There is some delight in watching the parents of Taylor and Maya unravel as their daughters begin to assert themselves in alarming directions – Yates becomes Taylor's first choice and Maya drops out of swimming. Meanwhile Harry's mom, an overworked single parent, wonders how to encourage Harry to be a little less focused on early acceptance at Harvard and a little more focused on being a kid.

Coll neatly captures the irony and humor of an era in which colleges peddle to junior high kids and Saturdays are all about SAT prep. The novel stays Cliff Notes-light, however. Deeper character probes and an attempt to reveal "what we can learn from this" might have allowed for a more thought-provoking ending to this entertaining story.

– Kendra Nordin

Books online

When US troops stationed in Iraq have a moment of spare time, what do they do? Some of them, it seems, do some serious reading. Below are a handful of the titles that AbeBooks.com, an online book service, reports having sent to military or secured bases in Iraq.

Introduction to Criminology by Frank E. Hagan

Terrorism, Asymmetric Warfare, and Weapons of Mass Destruction by Anthony H. Cordesman

And the Walls Came Tumbling Down by Frank Fitzpatrick (1966 NCAA basketball title game)

[Records from a data source]
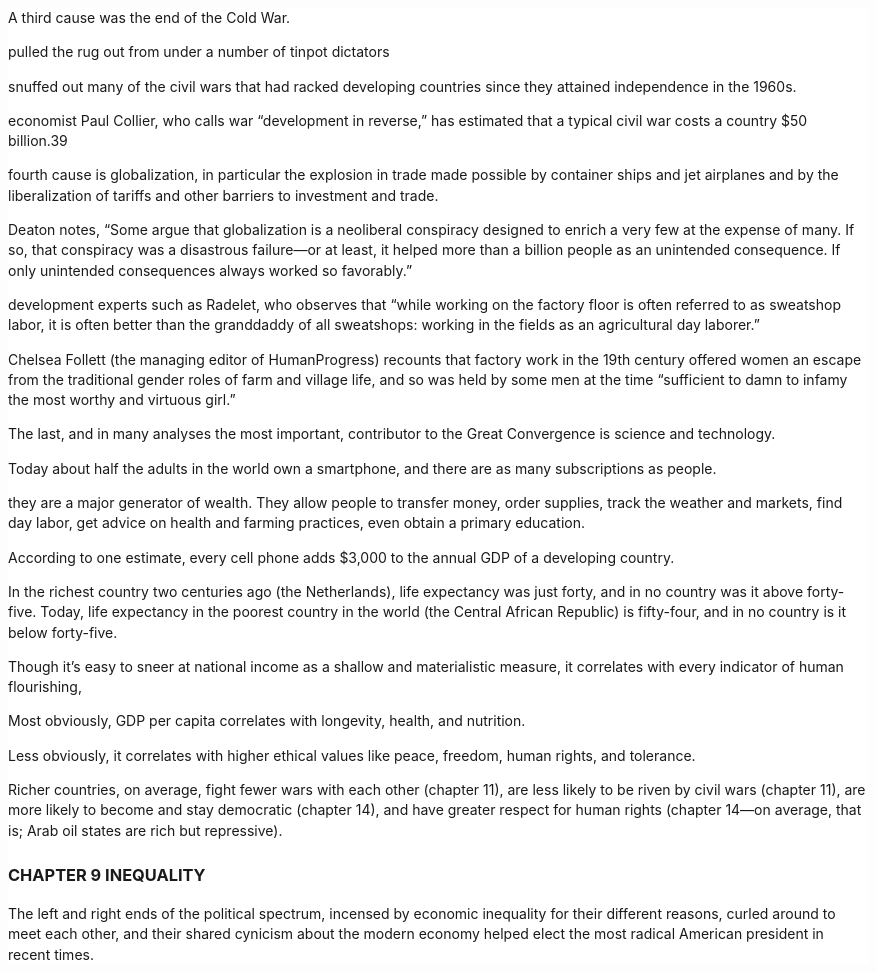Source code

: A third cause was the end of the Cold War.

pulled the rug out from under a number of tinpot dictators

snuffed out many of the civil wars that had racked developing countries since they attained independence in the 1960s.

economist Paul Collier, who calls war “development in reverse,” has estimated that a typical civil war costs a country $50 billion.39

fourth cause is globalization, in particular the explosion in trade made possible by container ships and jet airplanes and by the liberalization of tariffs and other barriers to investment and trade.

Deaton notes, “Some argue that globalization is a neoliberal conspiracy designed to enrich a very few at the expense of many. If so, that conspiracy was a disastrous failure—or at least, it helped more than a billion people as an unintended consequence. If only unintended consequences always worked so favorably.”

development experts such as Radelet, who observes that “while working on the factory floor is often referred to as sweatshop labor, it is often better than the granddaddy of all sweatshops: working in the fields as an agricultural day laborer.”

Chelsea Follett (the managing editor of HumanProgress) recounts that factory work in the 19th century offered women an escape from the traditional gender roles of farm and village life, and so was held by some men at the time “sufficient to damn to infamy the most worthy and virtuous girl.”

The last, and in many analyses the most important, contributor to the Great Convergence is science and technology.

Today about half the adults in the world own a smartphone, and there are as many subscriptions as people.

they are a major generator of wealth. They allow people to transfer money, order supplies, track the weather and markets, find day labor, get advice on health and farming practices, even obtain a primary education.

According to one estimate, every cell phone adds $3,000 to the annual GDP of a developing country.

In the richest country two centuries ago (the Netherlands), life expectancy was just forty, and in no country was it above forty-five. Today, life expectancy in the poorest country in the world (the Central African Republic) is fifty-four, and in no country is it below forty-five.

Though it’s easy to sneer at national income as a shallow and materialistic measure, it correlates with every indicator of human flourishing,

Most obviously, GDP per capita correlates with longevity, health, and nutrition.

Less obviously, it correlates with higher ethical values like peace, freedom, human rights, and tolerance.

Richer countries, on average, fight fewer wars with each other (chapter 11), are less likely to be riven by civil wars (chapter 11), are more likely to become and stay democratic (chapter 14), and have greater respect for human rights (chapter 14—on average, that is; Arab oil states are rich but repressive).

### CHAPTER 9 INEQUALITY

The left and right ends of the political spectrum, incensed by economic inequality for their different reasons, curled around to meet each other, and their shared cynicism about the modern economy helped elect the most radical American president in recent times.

* * *

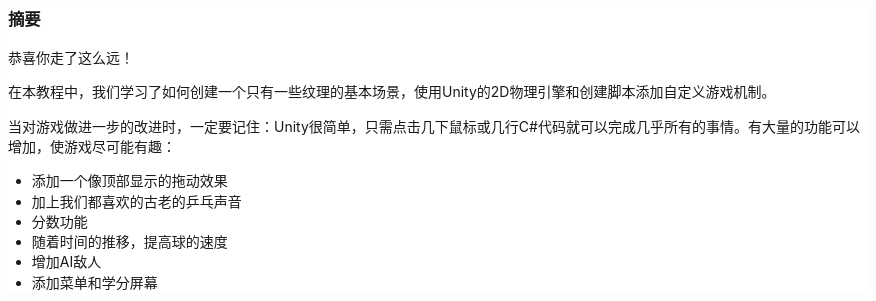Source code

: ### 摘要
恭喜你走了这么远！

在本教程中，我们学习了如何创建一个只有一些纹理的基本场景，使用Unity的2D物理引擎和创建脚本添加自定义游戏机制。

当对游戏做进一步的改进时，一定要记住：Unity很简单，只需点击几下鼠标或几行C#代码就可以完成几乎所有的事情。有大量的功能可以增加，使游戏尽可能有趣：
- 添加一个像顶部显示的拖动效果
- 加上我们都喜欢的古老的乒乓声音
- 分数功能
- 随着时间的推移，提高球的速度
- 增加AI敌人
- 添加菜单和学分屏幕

Explore the material:
**A.** In the rows, write out everything from the line containing "they are a major" down to the line containing "In the richest", both included.
**B.** Extend the page excerpt about books sent to US troops in Iraq, picking up after its final line.

Responses by task:
**A.**
they are a major generator of wealth. They allow people to transfer money, order supplies, track the weather and markets, find day labor, get advice on health and farming practices, even obtain a primary education.

According to one estimate, every cell phone adds $3,000 to the annual GDP of a developing country.

In the richest country two centuries ago (the Netherlands), life expectancy was just forty, and in no country was it above forty-five. Today, life expectancy in the poorest country in the world (the Central African Republic) is fifty-four, and in no country is it below forty-five.

**B.**
The Millionaire Next Door by Stanley Thomas

Writing Poetry by Barbara Drake

Old West Antiques and Collectables by John Kolpec

The Catcher in the Rye by J.D. Salinger

The New Father: A Dad's Guide to the First Year by Armin A. Brott

Men Are From Mars, Women Are From Venus by John Gray

Readers' picks

The Places In Between by Rory Stewart is the totally unromantic story of Stewart's walk across Afghanistan, from Herat to Kabul. He's either very courageous or very crazy, but I'm glad he did it, came through safe and sound, and let us go along on his journey.

– Charlotte Lindner, Solana Beach Calif.

I liked In the Company of the Courtesan by Sarah Dunant because it had a blind character (well, sort of) and I am blind. I also liked the lush setting of 16th-century Venice and the unique voice of the first-person narrator, a dwarf named Bucino.

– David Faucheux, Lafayette, La.

I am currently enjoying Reflections from the Keyboard by David Dubal. I play the piano and have taught my two young sons. So it's good to read how experts approach the piano. The book holds many pearls of wisdom.

– Majda Gilding, Weybridge, England

Who knew a book about a truck would be a good read?  Tr uck: A Love Story by Michael Perry is not only about a deep attachment to a much-loved old rust bucket but also to the varied people who are an important part of Perry's rural life. This city-bred, hybrid-driving person thoroughly enjoyed this well-written book.

– Tere Ross, Costa Mesa, Calif.

I'm finishing Michael Lind's Vietnam, The Necessary War: A Reinterpretation of America's Most Disastrous Military Conflict. The subtitle is the book's thesis. Lind's view is that the war was a "proxy war" fought in Vietnam but actually waged by China, the USSR, and America. Some or many of Lind's views are controversial, but he supplies telling examples.

– John Mason Glen, Elsah, Ill.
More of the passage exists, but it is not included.